BMX Racers, Commodore 16, Mastertronic - 2C0007
While the screenshots make this C16 port of the early Mastertronic release look better than it’s C64 counterpart, BMX Racers quickly disappoints. While it offers greater depth than the original, frustrating gameplay makes for a disappointing experience.
User Review( votes)
One of my first reviews for this website looked at Richard and David Darling’s BMX Racers for the Commodore 64. It has to be said that I wasn’t particularly impressed with the obstacle-evading race game. Even given the age of the Darling brothers at the time they wrote it, you can understand why early Mastertronic releases gave the company such a poor reputation in terms of quality. But a year later it was ported to the Commodore 16 by Tony Kelly, so did that fare any better?
BMX Racers on the Commodore 16 – What’s New?
Rather than being an exact copy of Richard and David Darling’s original release, Tony Kelly has added some new elements to the C16 port of BMX Racers. The core gameplay remains the same – navigate the course from start to finish before moving on to the next. But there are a few new mechanics that have been added. On paper, these should have added extra depth to the game making it more fun and more challenging…
For starters, each course has a number of flags that you need to collect along the way. If you miss any of them, you can’t complete the course. Secondly, as well as having to avoid obstacles and the edge of the tracks, you now have a finite amount of fuel to complete each course. Run out and you lose a life. More can be collected by riding over barrels but timing for these can be incredibly tight.

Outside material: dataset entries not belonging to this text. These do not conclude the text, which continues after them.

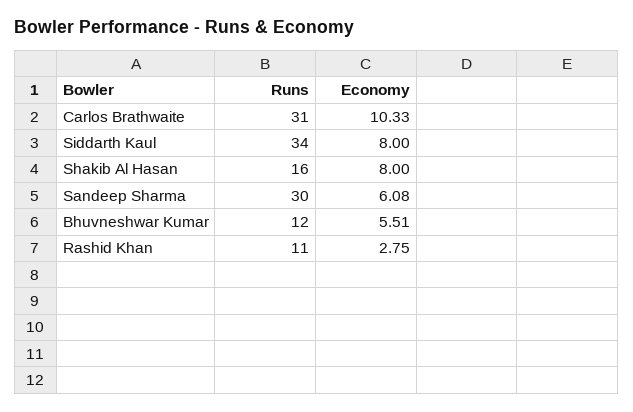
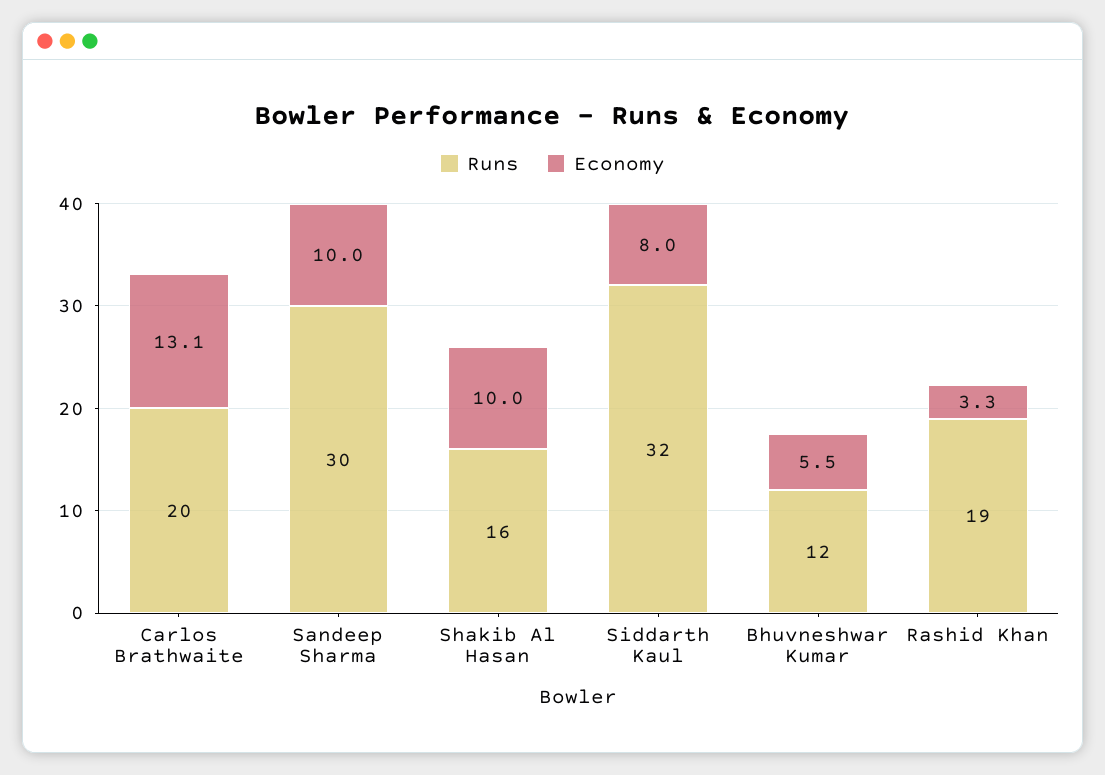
Runs, Carlos Brathwaite: 31 -> 20
Economy, Carlos Brathwaite: 10.33 -> 13.1
Runs, Siddarth Kaul: 34 -> 32
Economy, Shakib Al Hasan: 8 -> 10
Economy, Sandeep Sharma: 6.08 -> 10
Runs, Rashid Khan: 11 -> 19
Economy, Rashid Khan: 2.75 -> 3.3

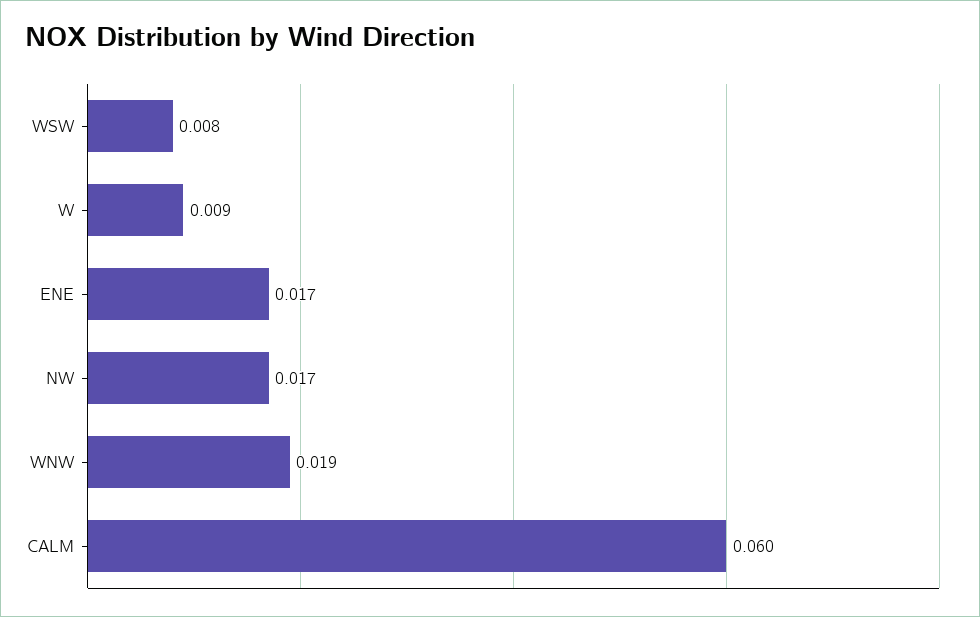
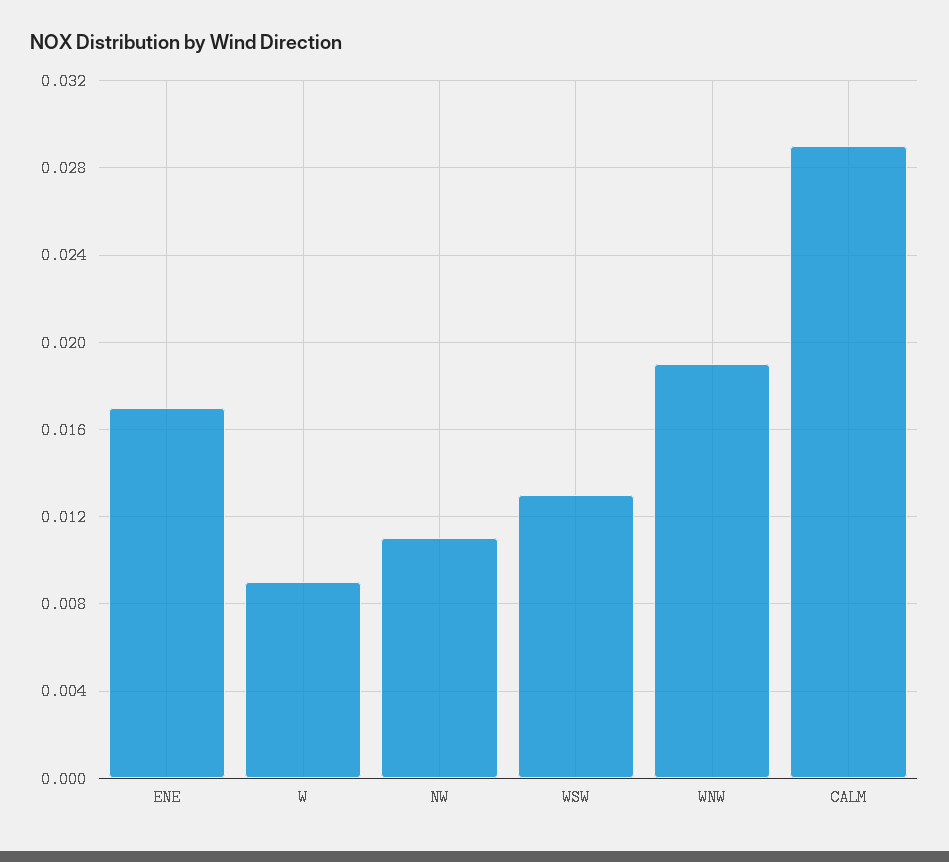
WSW: 0.008 -> 0.013
NW: 0.017 -> 0.011
CALM: 0.06 -> 0.029

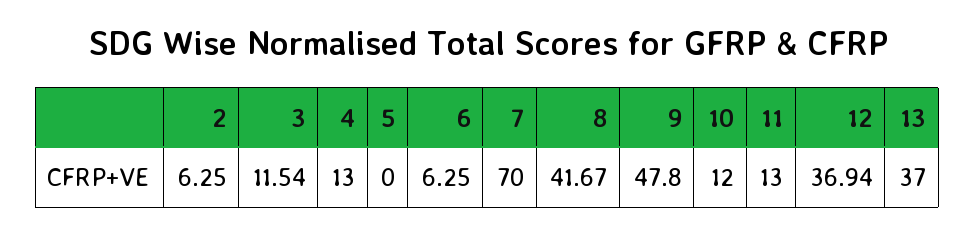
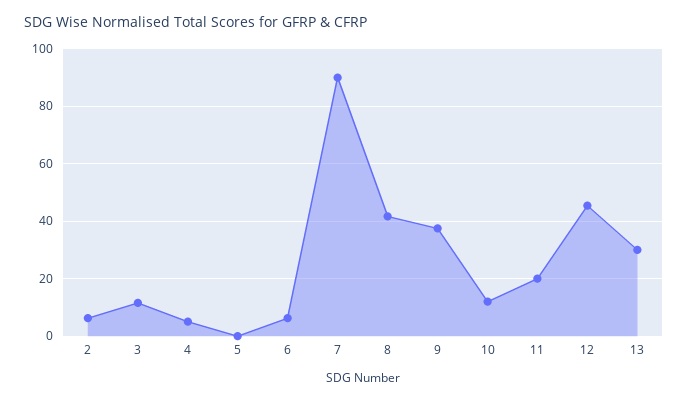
4: 13 -> 5
7: 70 -> 90
9: 47.8 -> 37.5
11: 13 -> 20
12: 36.94 -> 45
13: 37 -> 30

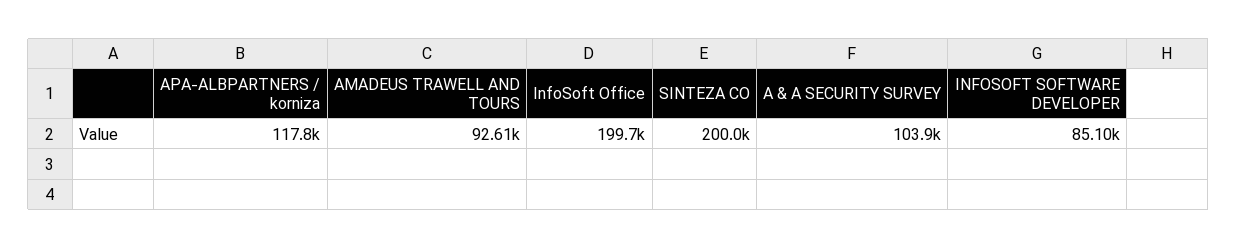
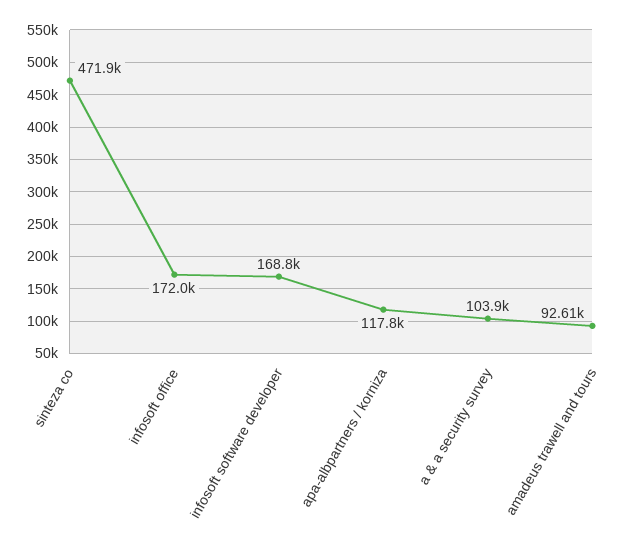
InfoSoft Office: 199700 -> 172000
SINTEZA CO: 200000 -> 471900
INFOSOFT SOFTWARE DEVELOPER: 85100 -> 168800

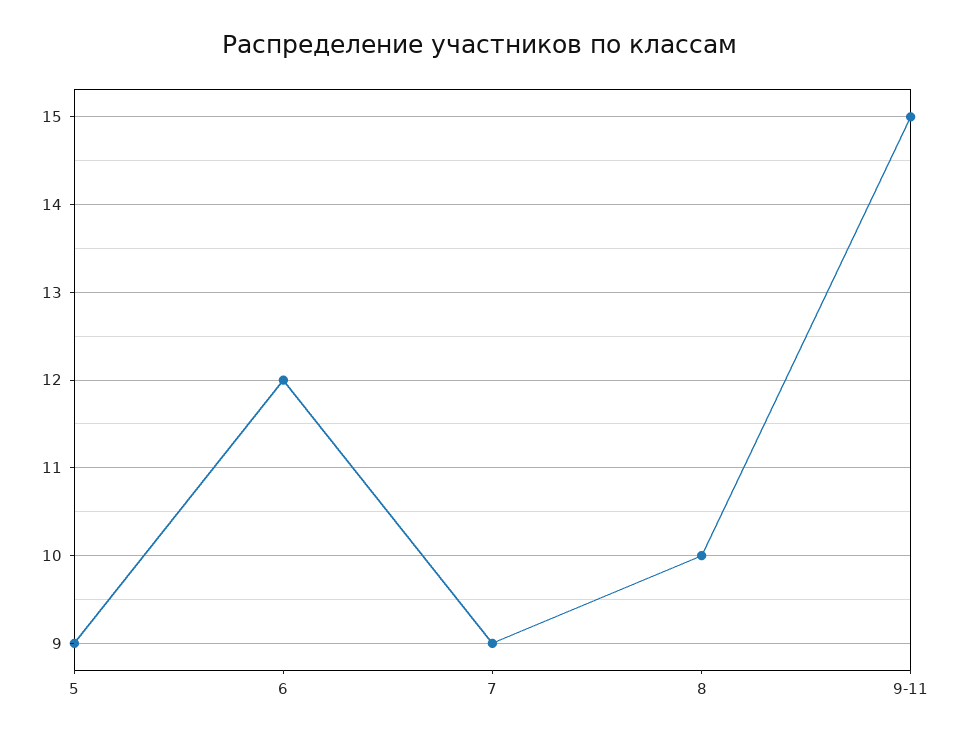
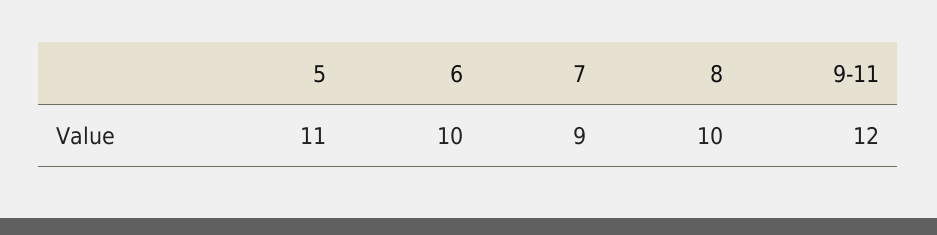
5: 9 -> 11
6: 12 -> 10
9-11: 15 -> 12

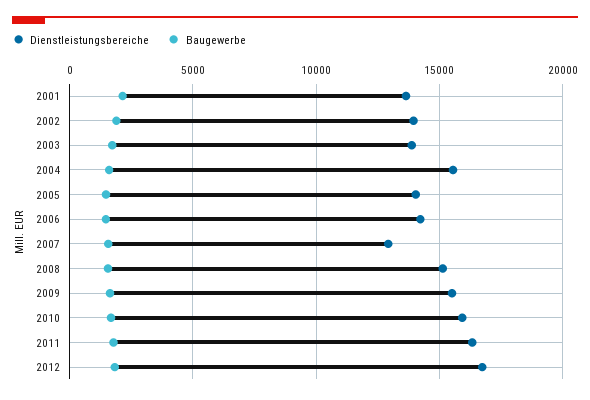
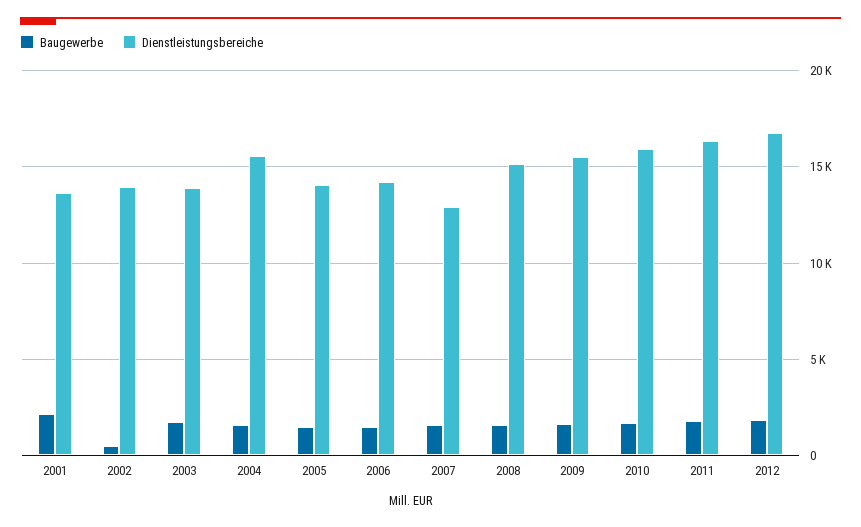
Baugewerbe, 2002: 2000 -> 500

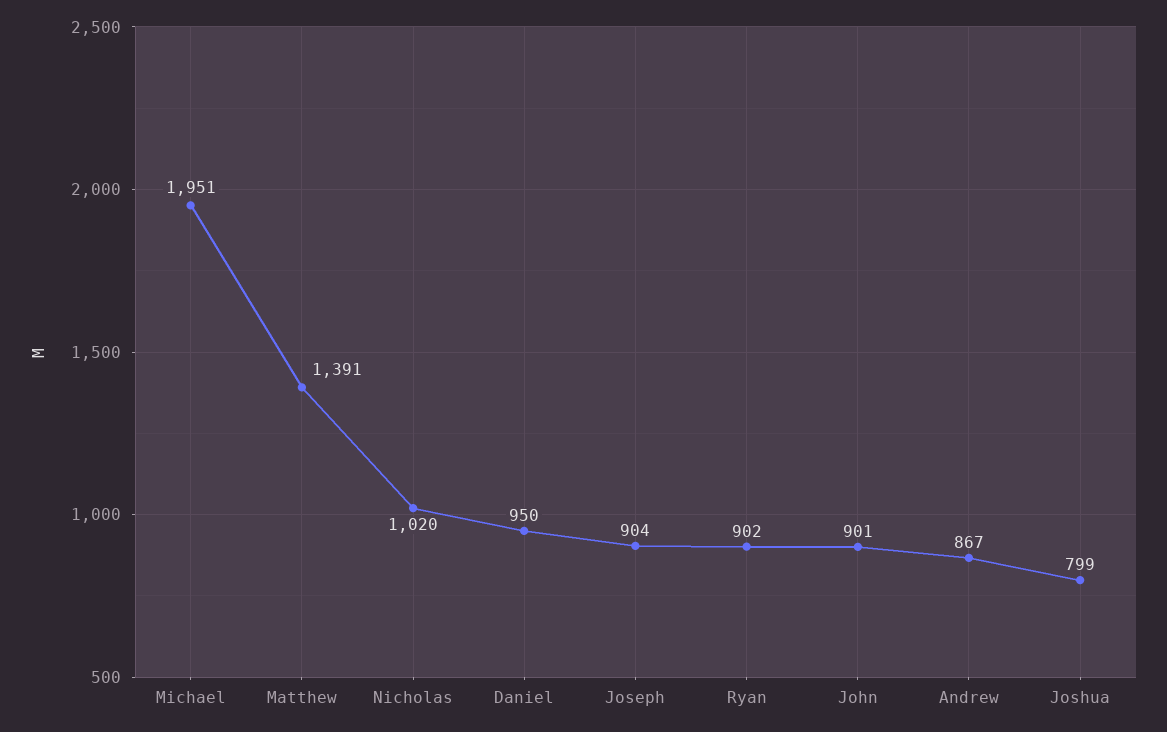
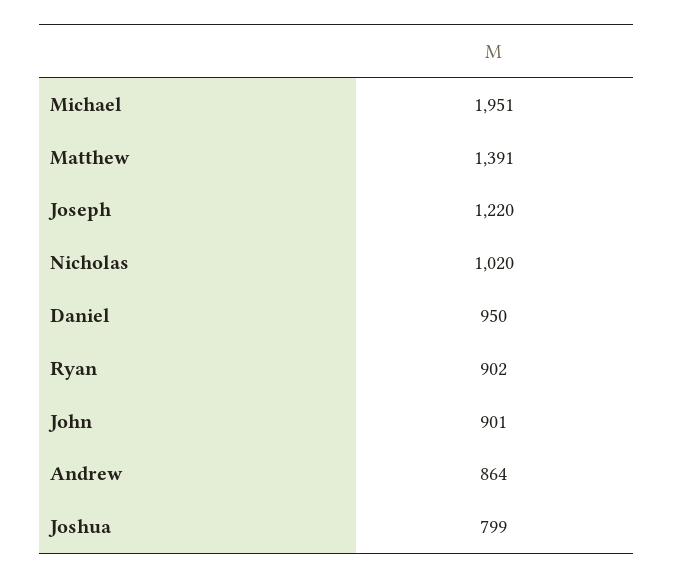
Joseph: 904 -> 1220
Andrew: 867 -> 864

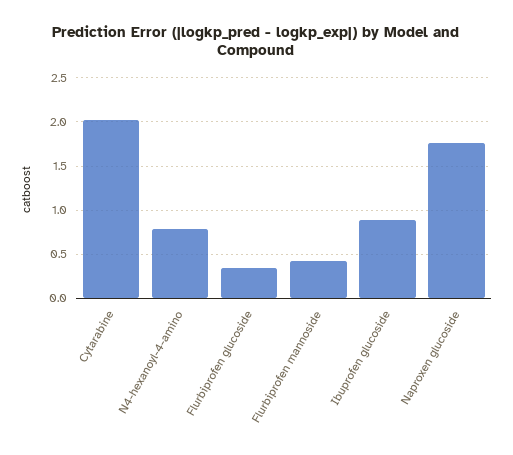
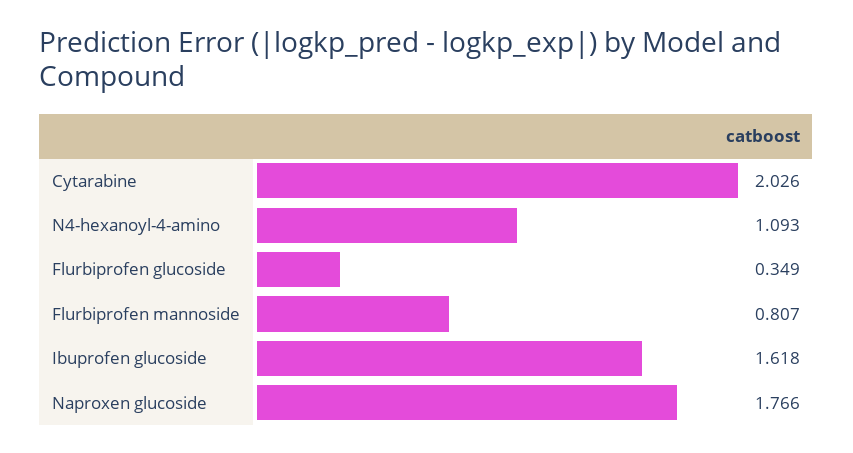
N4-hexanoyl-4-amino: 0.8 -> 1.093
Flurbiprofen mannoside: 0.4 -> 0.807
Ibuprofen glucoside: 0.9 -> 1.618

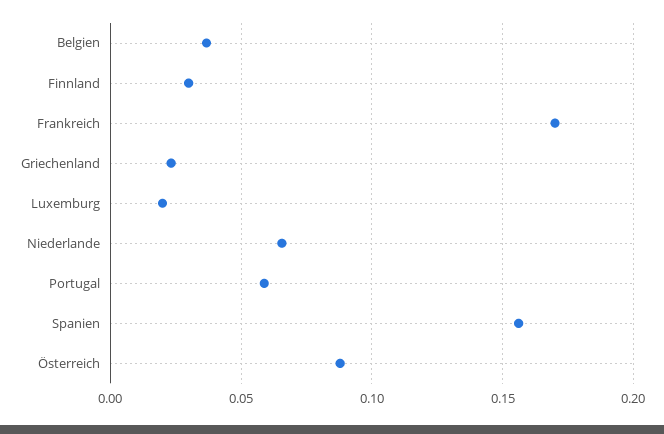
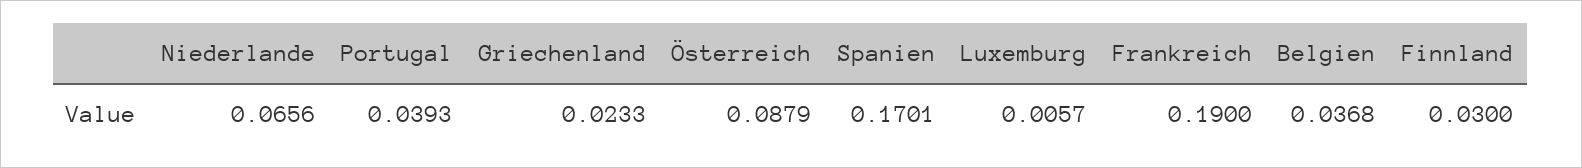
Frankreich: 0.17 -> 0.19
Luxemburg: 0.02 -> 0.0057
Portugal: 0.06 -> 0.0393
Spanien: 0.155 -> 0.1701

What lets the Commodore 16 version of BMX Racers down is the gameplay. Collision detection is questionable at best and there are times when it’s easy to get stuck behind objects on the track. Instead of skidding on oil slicks you crash into them and lose a life. My biggest gripe has to be the new fuel mechanic added to the game. Having to deal with punishingly tight course design is bad enough, but when you barely have enough time to get to the fuel to get through levels it makes the game unnecessarily harsh.
And to be blunt, have you ever seen a BMX that needs to refuel? If this were a motocross game, adding a refuelling aspect to it would have been fine, if not frustrating, but there’s just no logic to it even existing here. This is before I even look at how the course design makes the game even harder for the player to enjoy.
Visually the game has been improved from the C64 version, making use of the C16’s expanded colour palette. Well, until you start playing, that it. As expected, the scrolling isn’t particularly good and there’s a lot of flicker on the main sprite for your bike which is now a single colour. With just a single moving object on screen, the flicker is quite disappointing to be honest and even with the limitations of the hardware it’s capable of much better.
Sound is just the same. Despite the music on the C64 using just a single channel and frankly being rather awful, the only sound here is sparse effects when you collect flags, fuel or crash. Again, the C16’s soundchip is neglected and while it’s not the only game guilty of this, it is capable of much more.
When I first saw the screenshots, I truly had high hopes for this version of BMX Racers. In reality however, this would have been much better had Tony Kelly simply opted to do a straight port of the original just with updated visuals instead of trying to add new gameplay elements that simply don’t work. Sadly because of all of the issues with it’s playability, BMX Racers is one of those C16 games that’s for Mastertronic completists only.